## Assignment
Among the entries below, find each line holding "dose" and return it.

## Data extracts
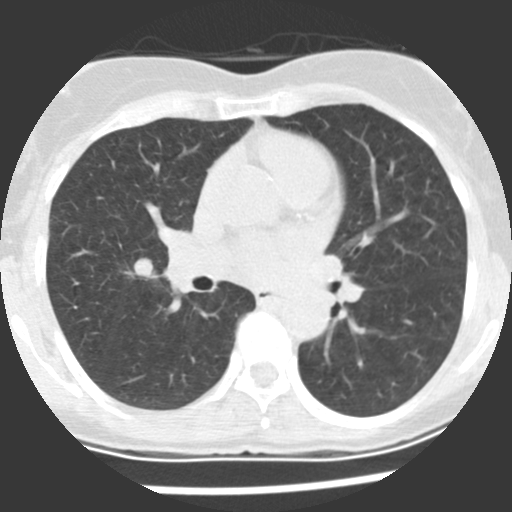
Low-dose screening chest CT, one axial slice; slice 119 of 225 in the series (ordered by position); 120 kVp; lung window (W 1500 / L -600 HU); 2.5 mm slice thickness; 512 × 512 image matrix.
Annotated regions visible in this slice (outlined manually by an expert reader):
- lesion 1 (tumor, upper lobe of right lung): bounding box (x1, y1, x2, y2) in pixels: (134, 258, 154, 280)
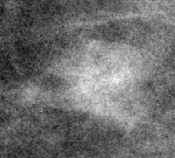
Region of interest cut from a scanned film mammogram (one marked finding), right breast, CC view, BI-RADS breast density category 1 (scale 1–4).
- Finding: mass, shape lymph node, margins circumscribed; BI-RADS assessment category 2; subtlety rating 4 on a 1 (subtle) to 5 (obvious) scale; benign; no additional work-up was recommended (benign without callback).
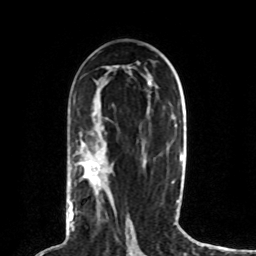
Breast MRI (dynamic contrast-enhanced), one axial slice. Position 44 of 80 along the scan axis. Cropped to one breast. Dynamic contrast-enhanced series, time point 2 of 8 at this slice position (early post-contrast). 1.5 T. TE 4.2 ms, TR 7 ms. 2 mm slice thickness. 256 × 256 image matrix, field of view 165 × 165 mm. Female patient.
Structures marked on this image (semi-automatically segmented with operator editing):
- enhancing-tissue mask used for the functional tumour volume (all voxels passing the contrast-enhancement thresholds inside the analysis volume; usually the tumour): box from (x=69, y=164) to (x=98, y=227) px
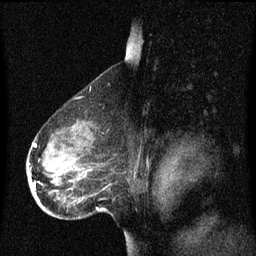
Breast MRI (dynamic contrast-enhanced), one sagittal slice. Slice 45 of 60 in the series (ordered by position). Dynamic contrast-enhanced series, image 2 of 3 at this slice position (ordered by acquisition). 1.5 T. TE 4.2 ms, TR 8.4 ms. 256 × 256 image matrix, field of view 200 × 200 mm. Female patient, age 49 years. Case-level facts recorded for this patient, not image findings: setting: breast cancer imaged before/during neoadjuvant chemotherapy; receptor status: HR-positive, HER2-negative.
Outlined on this slice (semi-automatically segmented with operator editing):
- analysis volume of interest (the breast-tissue region the enhancement analysis was run in; not a lesion): bounding box [x1, y1, x2, y2] px = [28, 126, 94, 201]
- tumour enhancement mask (voxels above the 70 % enhancement threshold inside the analysis volume of interest): [33, 144, 38, 187]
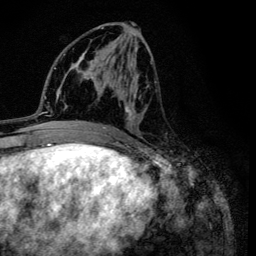
Breast MRI (dynamic contrast-enhanced), one axial slice; position 57 of 134 along the scan axis; cropped to one breast; dynamic contrast-enhanced series, time point 2 of 6 at this slice position (early post-contrast); 3 T; TE 4.2 ms, TR 8.6 ms; 256 × 256 image matrix, field of view 160 × 160 mm. Female patient.
Annotated regions visible in this slice (semi-automatically segmented with operator editing):
- enhancing-tissue mask used for the functional tumour volume (all voxels passing the contrast-enhancement thresholds inside the analysis volume; usually the tumour): bounding box (x1, y1, x2, y2) in pixels: (95, 27, 153, 134)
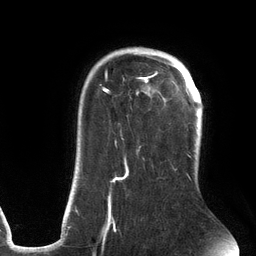
Breast MRI (dynamic contrast-enhanced), one axial slice; position 95 of 134 along the scan axis; cropped to one breast; dynamic contrast-enhanced series, time point 2 of 6 at this slice position (early post-contrast); 3 T; TE 2.7 ms, TR 6.5 ms; 256 × 256 image matrix, field of view 200 × 200 mm. Female patient.
Outlined on this slice (semi-automatically segmented with operator editing):
- enhancing-tissue mask used for the functional tumour volume (all voxels passing the contrast-enhancement thresholds inside the analysis volume; usually the tumour): bounding box (x1, y1, x2, y2) in pixels: (75, 47, 191, 241)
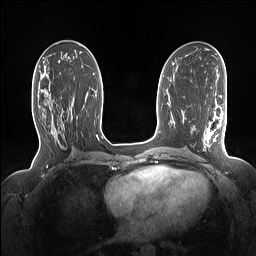
Breast MRI (dynamic contrast-enhanced), one axial slice. Slice 76 of 160 in the series (ordered by position). Dynamic contrast-enhanced series, time point 2 of 7 at this slice position (early post-contrast). 1.5 T. TE 1.4 ms, TR 5 ms. 1.15 mm slice thickness. 256 × 256 image matrix, field of view 330 × 330 mm. Female patient.
Structures marked on this image (semi-automatic segmentation, software-assisted and operator-edited):
- enhancing-tissue mask used for the functional tumour volume (all voxels passing the contrast-enhancement thresholds inside the analysis volume; usually the tumour): bounding box (x1, y1, x2, y2) in pixels: (40, 88, 72, 127)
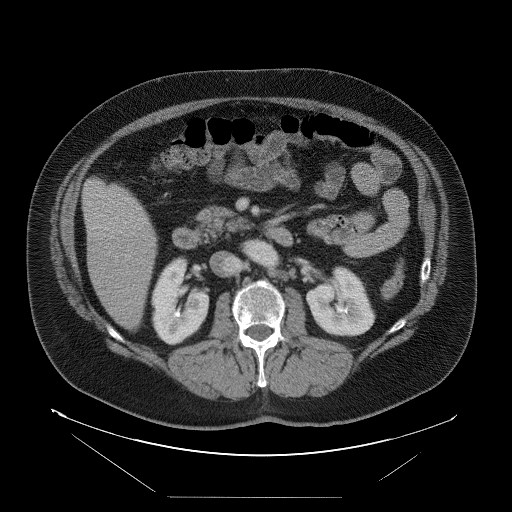
Contrast-enhanced abdominal CT, one axial slice; slice 33 of 114 in the series (ordered by position); intravenous contrast given; soft-tissue window (W 400 / L 40 HU); 5 mm slice thickness; 512 × 512 image matrix. Case-level facts recorded for this patient, not image findings: patient: female, age 65 years at operation; diagnosis: colorectal cancer liver metastases, imaged before liver resection; multiple liver metastases: no; largest metastasis: 6.5 cm; disease in both lobes: yes.
Annotated regions visible in this slice (manually delineated by an expert):
- liver: bounding box [x1, y1, x2, y2] px = [84, 179, 158, 330]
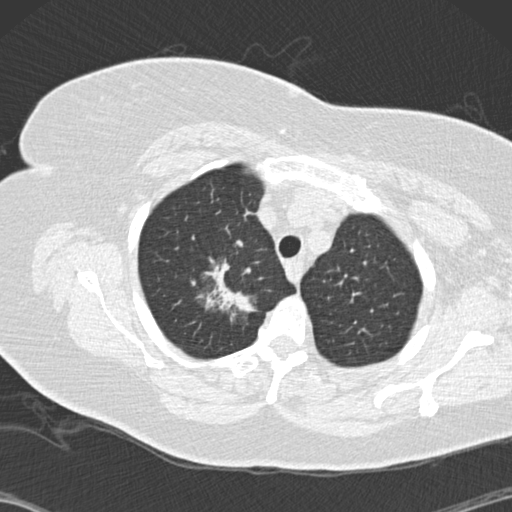
Low-dose screening chest CT, one axial slice. Position 119 of 146 along the scan axis. Lung window (W 1500 / L -600 HU). 512 × 512 image matrix, field of view 350 × 350 mm.
Structures marked on this image (outlined manually by an expert reader):
- lesion 1 (tumor, upper lobe of right lung): bounding box (x1, y1, x2, y2) in pixels: (205, 262, 255, 316)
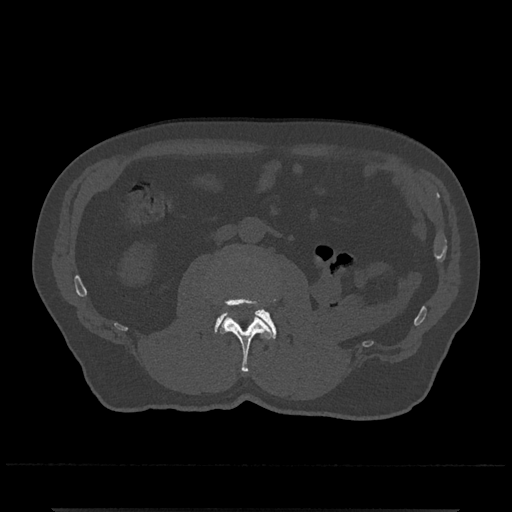
CT including the spine, one axial slice; position 267 of 797 along the scan axis; reconstruction kernel Br40s/3; bone window (W 1800 / L 400 HU); 512 × 512 image matrix. Male patient, age 67 years. Case-level facts recorded for this patient, not image findings: primary cancer: prostate.
Outlined on this slice (semi-automatically segmented with operator editing):
- L2 vertebra: bounding box [x1, y1, x2, y2] px = [221, 297, 276, 373]
- L3 vertebra: [214, 309, 277, 339]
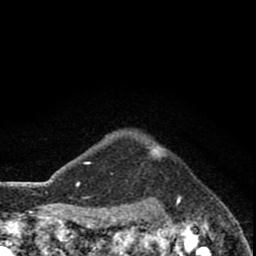
Breast MRI (dynamic contrast-enhanced), one axial slice. Position 71 of 80 along the scan axis. Cropped to one breast. Dynamic contrast-enhanced series, time point 2 of 8 at this slice position (early post-contrast). 1.5 T. TE 2.8 ms, TR 7.1 ms. 256 × 256 image matrix. Female patient.
Structures marked on this image (semi-automatic segmentation, software-assisted and operator-edited):
- enhancing-tissue mask used for the functional tumour volume (all voxels passing the contrast-enhancement thresholds inside the analysis volume; usually the tumour): box from (x=146, y=147) to (x=166, y=159) px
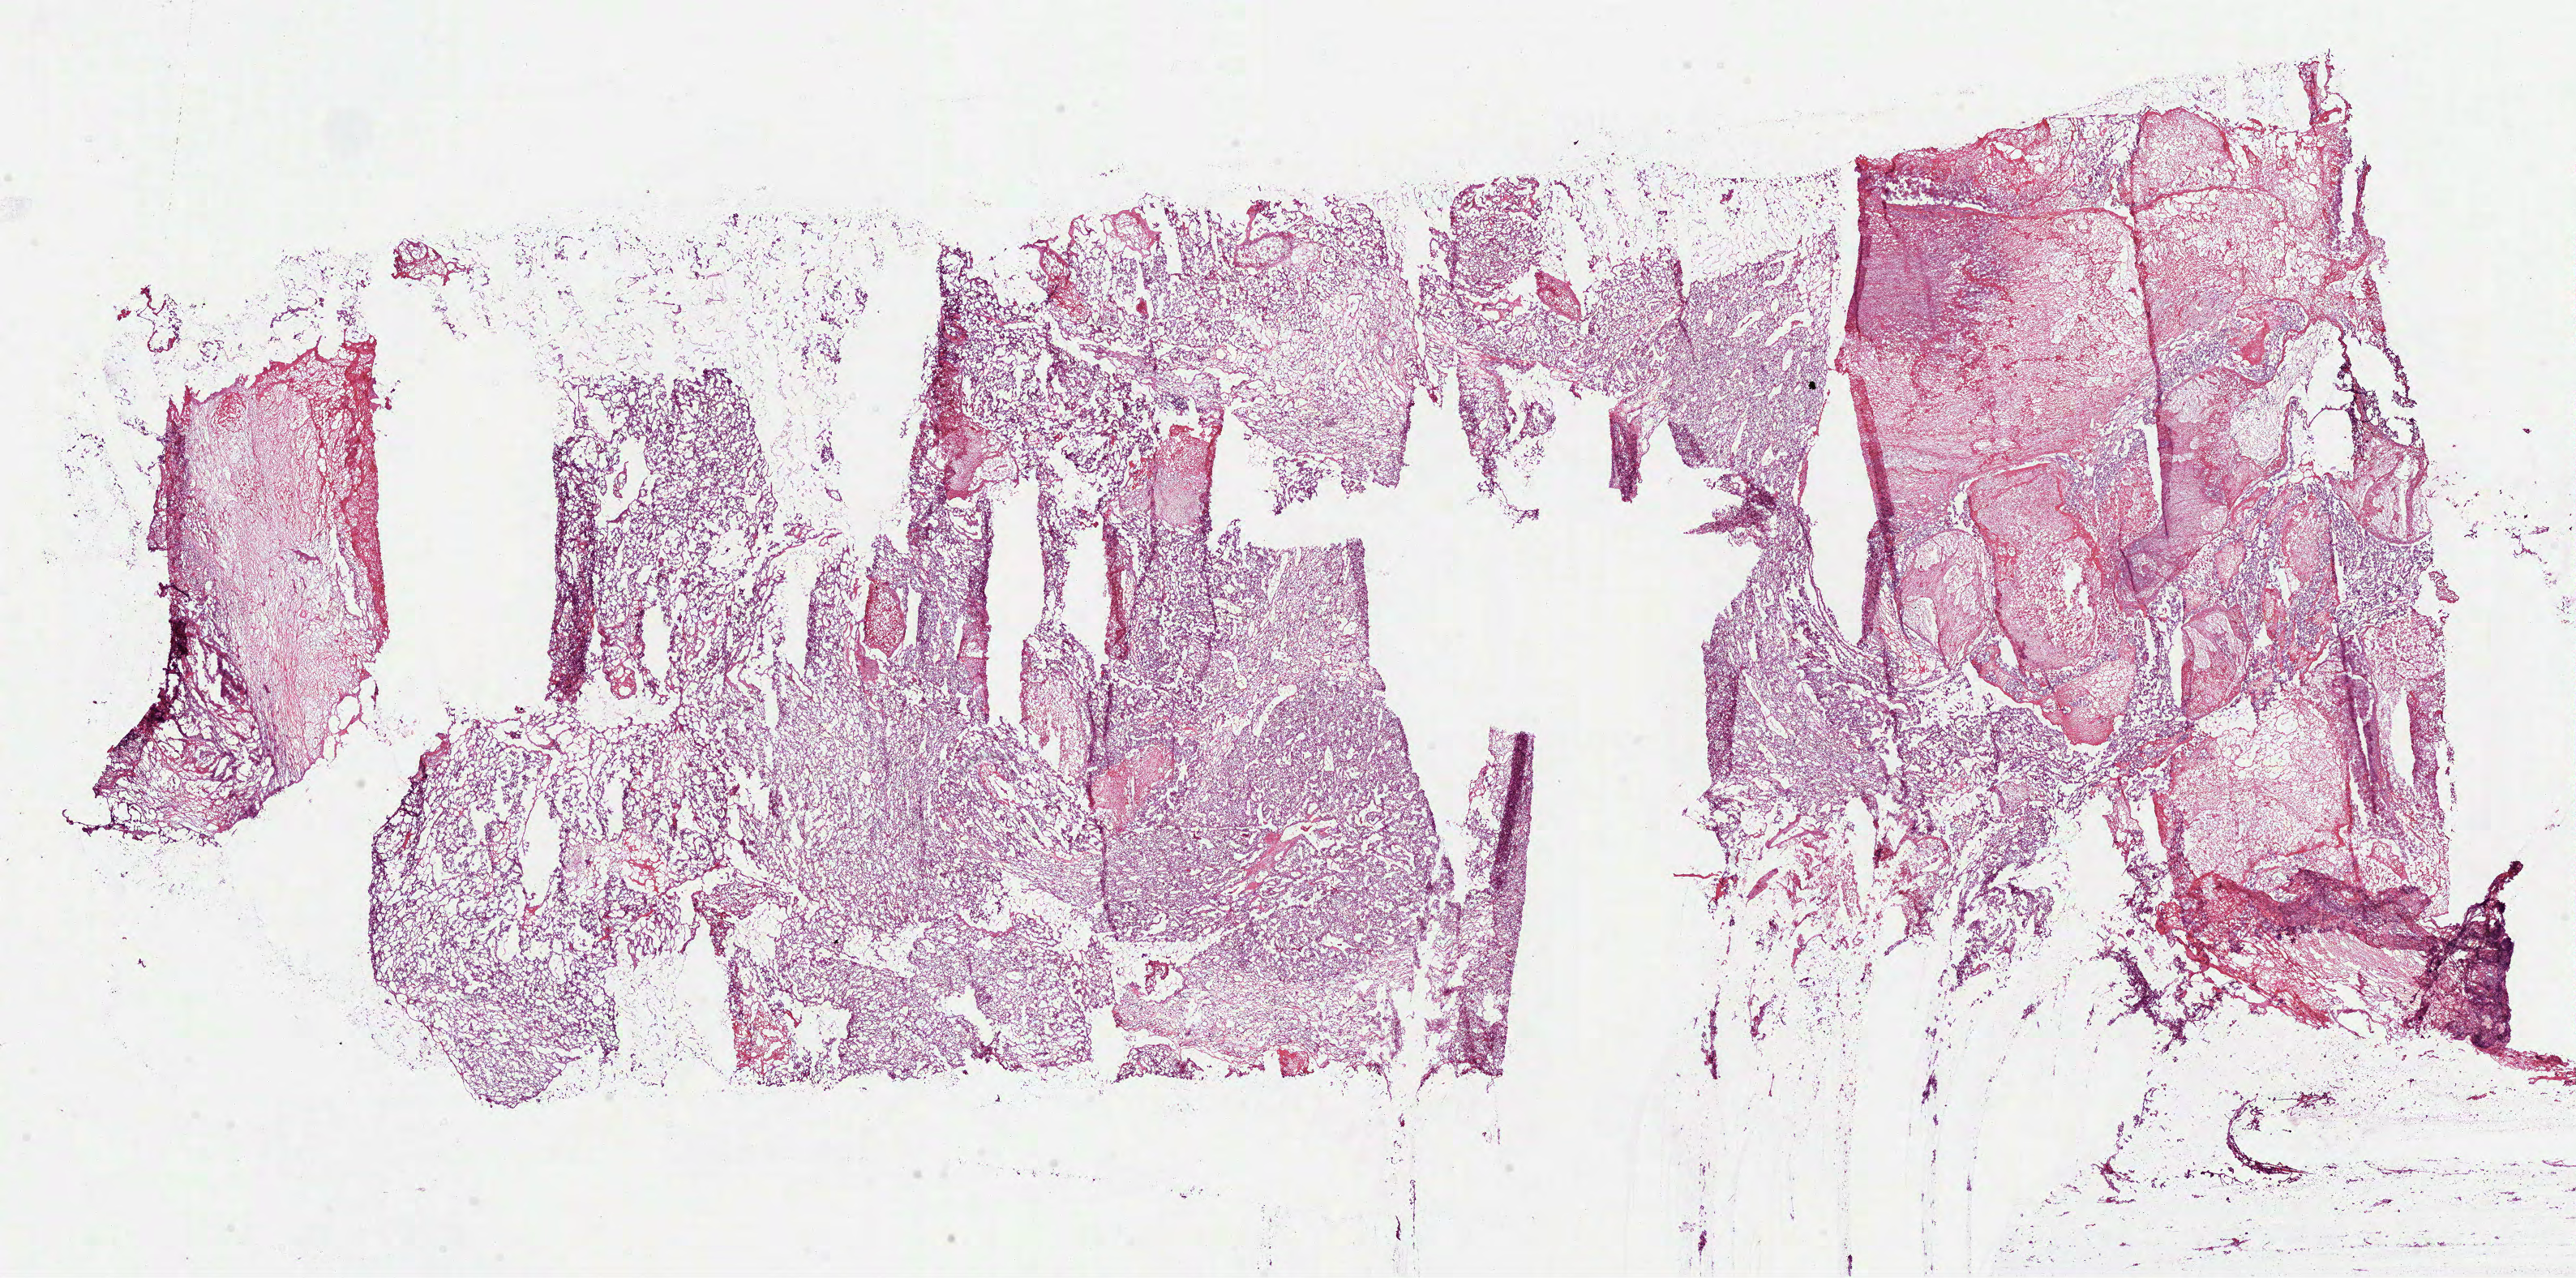
Hematoxylin and eosin (H&E) stained whole-slide image — a low-resolution overview of the entire scanned area, about 25.6 x 12.7 mm; frozen section; kidney, primary tumour sample. Female, age 54 years at initial diagnosis. Histologic grade: G4 (undifferentiated). Slide review estimates, as recorded: tumour cells 75%, tumour nuclei 75%, normal cells 0%, stromal cells 25%, necrosis 0%.
* AJCC pathologic stage: IV (6th edition)
* histologic diagnosis: Clear cell adenocarcinoma, NOS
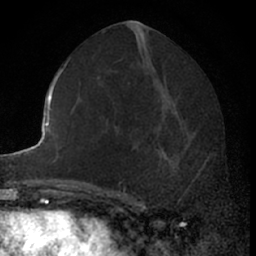
Breast MRI (dynamic contrast-enhanced), one axial slice. Slice 32 of 66 in the series (ordered by position). Cropped to one breast. Dynamic contrast-enhanced series, time point 2 of 7 at this slice position (early post-contrast). 1.5 T. TE 3 ms, TR 6.3 ms. 256 × 256 image matrix, field of view 145 × 145 mm. Female patient.
Structures marked on this image (semi-automatic segmentation, software-assisted and operator-edited):
- enhancing-tissue mask used for the functional tumour volume (all voxels passing the contrast-enhancement thresholds inside the analysis volume; usually the tumour): bounding box <155,110,206,199> (left, top, right, bottom; pixels)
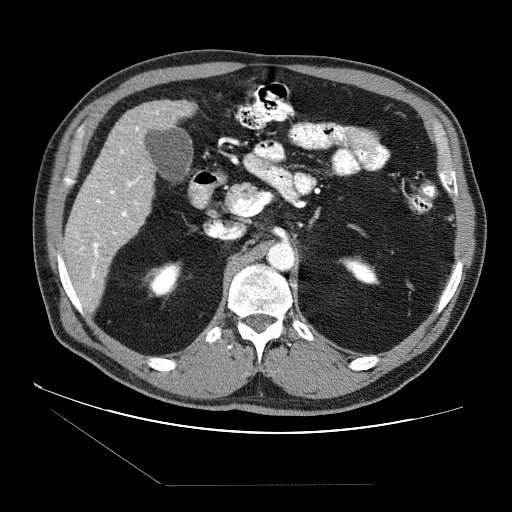
Contrast-enhanced abdominal CT (liver protocol), one axial slice. Position 32 of 87 along the scan axis. Reconstruction kernel STANDARD. 120 kVp. Soft-tissue window (W 400 / L 40 HU). 2.5 mm slice thickness. 512 × 512 image matrix, field of view 400 × 400 mm. From the clinical record (not read from this slice): diagnosis: hepatocellular carcinoma (patient treated with transarterial chemoembolisation; whether this scan precedes or follows treatment is not stated here); TNM stage (as recorded): Stage-II; Child-Pugh class: B; tumour differentiation: no biopsy; tumour nodularity: multinodular.
Annotated regions visible in this slice (semi-automatic segmentation, software-assisted and operator-edited):
- liver parenchyma outside the tumour (the mass and vessels are separate outlines, so this box may not span the whole liver): bounding box <64,100,194,292> (left, top, right, bottom; pixels)
- portal vein: <75,111,159,278>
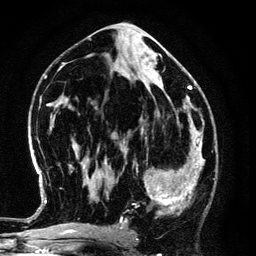
Breast MRI (dynamic contrast-enhanced), one axial slice. Slice 65 of 134 in the series (ordered by position). Cropped to one breast. Dynamic contrast-enhanced series, time point 2 of 6 at this slice position (early post-contrast). 3 T. TE 4.2 ms, TR 7.9 ms. 256 × 256 image matrix, field of view 170 × 170 mm. Female patient.
Outlined on this slice (semi-automatic segmentation, software-assisted and operator-edited):
- enhancing-tissue mask used for the functional tumour volume (all voxels passing the contrast-enhancement thresholds inside the analysis volume; usually the tumour): bounding box <125,149,194,220> (left, top, right, bottom; pixels)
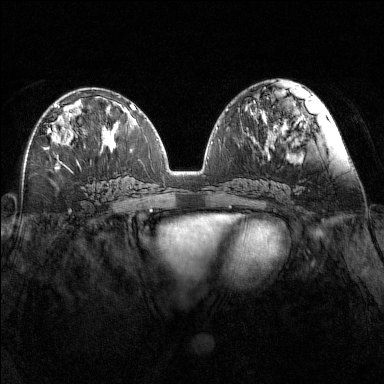
Breast MRI (dynamic contrast-enhanced), one axial slice. Slice 68 of 160 in the series (ordered by position). Dynamic contrast-enhanced series, time point 2 of 7 at this slice position (early post-contrast). 1.5 T. TE 1.8 ms, TR 5 ms. 384 × 384 image matrix. Female patient.
Annotated regions visible in this slice (semi-automatic segmentation, software-assisted and operator-edited):
- enhancing-tissue mask used for the functional tumour volume (all voxels passing the contrast-enhancement thresholds inside the analysis volume; usually the tumour): bounding box [x1, y1, x2, y2] px = [48, 104, 76, 145]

## Answer to the exercise
Low-dose screening chest CT, one axial slice; slice 119 of 225 in the series (ordered by position); 120 kVp; lung window (W 1500 / L -600 HU); 2.5 mm slice thickness; 512 × 512 image matrix.
Low-dose screening chest CT, one axial slice. Position 119 of 146 along the scan axis. Lung window (W 1500 / L -600 HU). 512 × 512 image matrix, field of view 350 × 350 mm.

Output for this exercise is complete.